Challenge 1: Quote the article about Gabriel Medina winning the 2015 Quiksilver Pro, France, in full and word for word.

Gabriel Medina wins the 2015 Quiksilver Pro, France
Words by Elliot Struck Today in Hossegor, Gabriel Medina won the 2015 Quiksilver Pro, France. To be fair, when you woke up this morning you probably didn’t assume it’d be Bede Durbidge who Gabs would beat in the final. But also to be fair, this event has seen Bede’s best surfing in years. Though, not enough to beat an in-form […]
Words by Elliot Struck
Today in Hossegor, Gabriel Medina won the 2015 Quiksilver Pro, France. To be fair, when you woke up this morning you probably didn’t assume it’d be Bede Durbidge who Gabs would beat in the final. But also to be fair, this event has seen Bede’s best surfing in years. Though, not enough to beat an in-form Gabs, who was quite unstoppable. Here’s what happened in the lead up…
Julian Wilson’s bottom turn is the best on tour, and was the main factor in his beating Italo Ferreira in the morning mist. Julian’s surfing was energised and based on big ideas. I adore Italo, but Jules made him look childish in the Quarters.

Challenge 2: Print the stretch of the specimen entries below from their beginning through the line containing "state / province: Alaska", reproducing each line exactly and leaving out the pictures.

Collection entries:
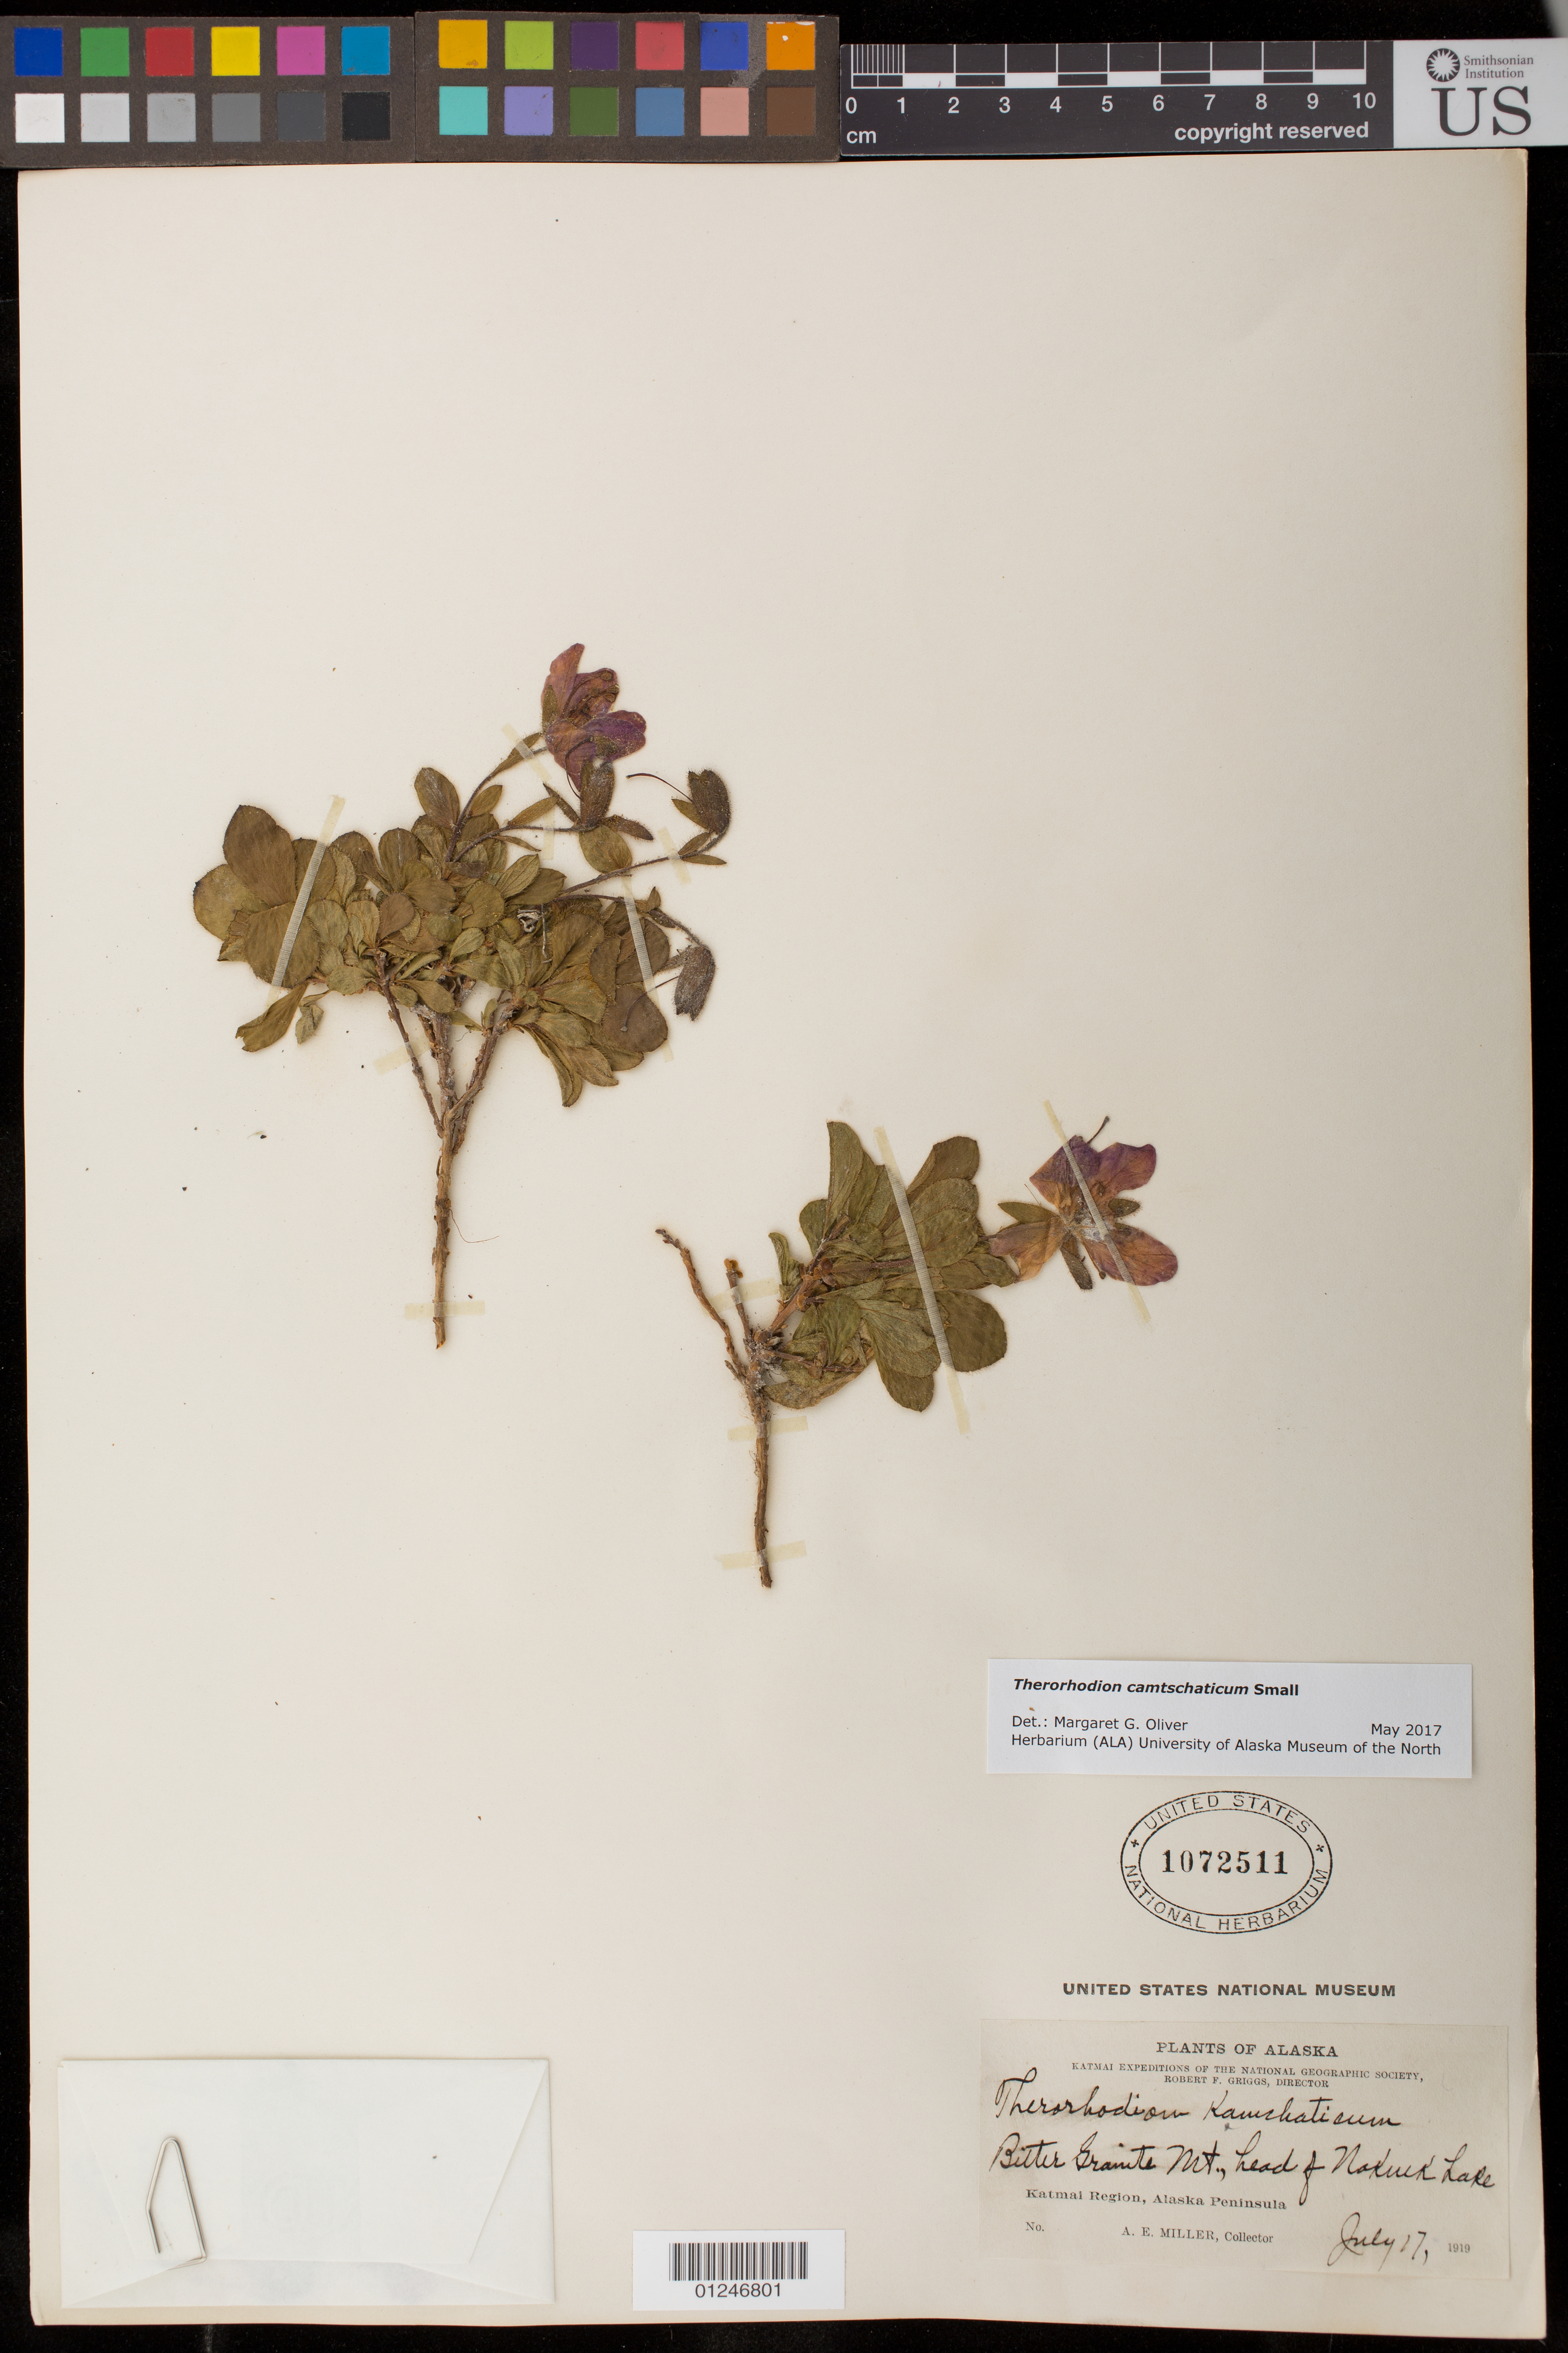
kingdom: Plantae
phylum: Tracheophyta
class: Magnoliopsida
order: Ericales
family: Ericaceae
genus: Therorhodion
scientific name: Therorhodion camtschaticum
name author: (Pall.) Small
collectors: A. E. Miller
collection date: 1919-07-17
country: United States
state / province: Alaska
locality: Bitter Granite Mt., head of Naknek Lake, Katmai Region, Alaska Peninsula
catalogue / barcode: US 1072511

Full solution 1:
Gabriel Medina wins the 2015 Quiksilver Pro, France
Words by Elliot Struck Today in Hossegor, Gabriel Medina won the 2015 Quiksilver Pro, France. To be fair, when you woke up this morning you probably didn’t assume it’d be Bede Durbidge who Gabs would beat in the final. But also to be fair, this event has seen Bede’s best surfing in years. Though, not enough to beat an in-form […]
Words by Elliot Struck
Today in Hossegor, Gabriel Medina won the 2015 Quiksilver Pro, France. To be fair, when you woke up this morning you probably didn’t assume it’d be Bede Durbidge who Gabs would beat in the final. But also to be fair, this event has seen Bede’s best surfing in years. Though, not enough to beat an in-form Gabs, who was quite unstoppable. Here’s what happened in the lead up…
Julian Wilson’s bottom turn is the best on tour, and was the main factor in his beating Italo Ferreira in the morning mist. Julian’s surfing was energised and based on big ideas. I adore Italo, but Jules made him look childish in the Quarters.

Full solution 2:
kingdom: Plantae
phylum: Tracheophyta
class: Magnoliopsida
order: Ericales
family: Ericaceae
genus: Therorhodion
scientific name: Therorhodion camtschaticum
name author: (Pall.) Small
collectors: A. E. Miller
collection date: 1919-07-17
country: United States
state / province: Alaska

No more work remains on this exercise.